Provided data:
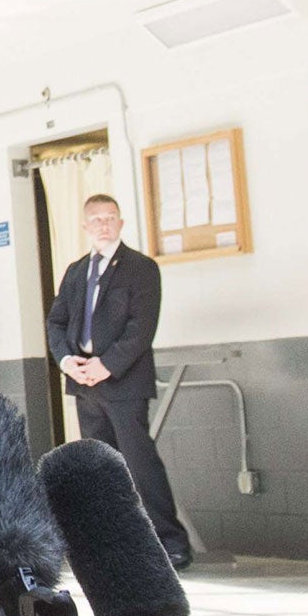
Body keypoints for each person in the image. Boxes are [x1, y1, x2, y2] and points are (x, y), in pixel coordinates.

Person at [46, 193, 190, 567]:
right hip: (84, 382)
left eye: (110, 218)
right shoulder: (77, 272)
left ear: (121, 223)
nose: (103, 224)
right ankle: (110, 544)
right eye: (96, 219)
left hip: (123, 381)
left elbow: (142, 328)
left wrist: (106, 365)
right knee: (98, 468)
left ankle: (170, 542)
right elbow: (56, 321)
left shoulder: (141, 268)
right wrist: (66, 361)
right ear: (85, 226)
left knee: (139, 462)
...
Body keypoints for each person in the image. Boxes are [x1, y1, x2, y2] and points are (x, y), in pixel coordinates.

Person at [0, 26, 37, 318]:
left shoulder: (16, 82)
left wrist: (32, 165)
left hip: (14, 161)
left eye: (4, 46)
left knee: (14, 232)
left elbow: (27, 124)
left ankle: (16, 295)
--
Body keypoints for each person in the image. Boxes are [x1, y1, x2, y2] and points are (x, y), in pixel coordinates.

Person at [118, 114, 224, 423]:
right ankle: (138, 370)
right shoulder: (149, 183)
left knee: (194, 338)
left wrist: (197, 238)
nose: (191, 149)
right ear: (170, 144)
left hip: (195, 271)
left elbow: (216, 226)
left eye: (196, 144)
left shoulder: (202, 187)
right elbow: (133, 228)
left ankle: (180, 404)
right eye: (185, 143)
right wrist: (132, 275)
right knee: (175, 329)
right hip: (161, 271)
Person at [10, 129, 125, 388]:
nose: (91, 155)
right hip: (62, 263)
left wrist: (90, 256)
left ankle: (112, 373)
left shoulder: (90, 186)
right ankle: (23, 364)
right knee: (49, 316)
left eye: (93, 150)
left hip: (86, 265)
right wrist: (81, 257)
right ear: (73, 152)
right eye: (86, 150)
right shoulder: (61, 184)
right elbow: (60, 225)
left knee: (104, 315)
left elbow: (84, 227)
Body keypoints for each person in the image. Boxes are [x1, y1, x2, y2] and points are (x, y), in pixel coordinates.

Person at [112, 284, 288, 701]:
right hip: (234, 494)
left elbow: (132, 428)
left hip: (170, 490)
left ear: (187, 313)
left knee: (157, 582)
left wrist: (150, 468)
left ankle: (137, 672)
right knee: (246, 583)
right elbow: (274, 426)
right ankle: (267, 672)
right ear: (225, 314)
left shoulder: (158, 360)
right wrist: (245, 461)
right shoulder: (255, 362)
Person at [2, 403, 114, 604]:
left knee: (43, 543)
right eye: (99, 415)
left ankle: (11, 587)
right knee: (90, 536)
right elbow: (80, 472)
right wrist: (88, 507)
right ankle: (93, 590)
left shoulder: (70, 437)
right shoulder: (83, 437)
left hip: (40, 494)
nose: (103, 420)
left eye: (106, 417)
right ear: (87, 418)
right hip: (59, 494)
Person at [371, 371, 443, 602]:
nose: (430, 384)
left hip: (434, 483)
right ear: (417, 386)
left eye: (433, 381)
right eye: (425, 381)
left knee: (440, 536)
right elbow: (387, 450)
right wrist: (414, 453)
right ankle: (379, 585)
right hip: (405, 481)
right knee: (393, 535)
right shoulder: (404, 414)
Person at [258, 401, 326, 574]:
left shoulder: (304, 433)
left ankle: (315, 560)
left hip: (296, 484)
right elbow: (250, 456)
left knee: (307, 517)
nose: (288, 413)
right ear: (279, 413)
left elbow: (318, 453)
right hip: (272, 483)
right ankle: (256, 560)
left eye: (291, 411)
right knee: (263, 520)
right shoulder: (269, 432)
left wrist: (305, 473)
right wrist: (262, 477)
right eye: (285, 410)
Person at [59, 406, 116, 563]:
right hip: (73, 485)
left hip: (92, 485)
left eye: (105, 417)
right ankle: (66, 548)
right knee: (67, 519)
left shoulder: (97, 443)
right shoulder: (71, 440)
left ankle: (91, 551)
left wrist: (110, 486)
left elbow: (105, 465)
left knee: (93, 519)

Your objective: As the answer, set down only the lines from the data above between the one holding "right hip: (161, 271)" and the one holding "left knee: (93, 519)", inclusive, exactly as they read.

Expected answer:
right hip: (161, 271)
Person at [10, 129, 125, 388]:
nose: (91, 155)
right hip: (62, 263)
left wrist: (90, 256)
left ankle: (112, 373)
left shoulder: (90, 186)
right ankle: (23, 364)
right knee: (49, 316)
left eye: (93, 150)
left hip: (86, 265)
right wrist: (81, 257)
right ear: (73, 152)
right eye: (86, 150)
right shoulder: (61, 184)
right elbow: (60, 225)
left knee: (104, 315)
left elbow: (84, 227)
Body keypoints for each person in the image. Boxes are [x1, y1, x2, y2] and points are (x, y), in pixel coordinates.

Person at [112, 284, 288, 701]:
right hip: (234, 494)
left elbow: (132, 428)
left hip: (170, 490)
left ear: (187, 313)
left knee: (157, 582)
left wrist: (150, 468)
left ankle: (137, 672)
right knee: (246, 583)
right elbow: (274, 426)
right ankle: (267, 672)
right ear: (225, 314)
left shoulder: (158, 360)
right wrist: (245, 461)
right shoulder: (255, 362)
Person at [2, 403, 114, 604]:
left knee: (43, 543)
right eye: (99, 415)
left ankle: (11, 587)
right knee: (90, 536)
right elbow: (80, 472)
right wrist: (88, 507)
right ankle: (93, 590)
left shoulder: (70, 437)
right shoulder: (83, 437)
left hip: (40, 494)
nose: (103, 420)
left eye: (106, 417)
right ear: (87, 418)
right hip: (59, 494)
Person at [371, 371, 443, 602]:
nose: (430, 384)
left hip: (434, 483)
right ear: (417, 386)
left eye: (433, 381)
right eye: (425, 381)
left knee: (440, 536)
right elbow: (387, 450)
right wrist: (414, 453)
right ankle: (379, 585)
right hip: (405, 481)
right knee: (393, 535)
right shoulder: (404, 414)
Person at [258, 401, 326, 574]:
left shoulder: (304, 433)
left ankle: (315, 560)
left hip: (296, 484)
right elbow: (250, 456)
left knee: (307, 517)
nose: (288, 413)
right ear: (279, 413)
left elbow: (318, 453)
right hip: (272, 483)
right ankle: (256, 560)
left eye: (291, 411)
right knee: (263, 520)
right shoulder: (269, 432)
left wrist: (305, 473)
right wrist: (262, 477)
right eye: (285, 410)
Person at [59, 406, 116, 563]:
right hip: (73, 485)
left hip: (92, 485)
left eye: (105, 417)
right ankle: (66, 548)
right knee: (67, 519)
left shoulder: (97, 443)
right shoulder: (71, 440)
left ankle: (91, 551)
left wrist: (110, 486)
left elbow: (105, 465)
left knee: (93, 519)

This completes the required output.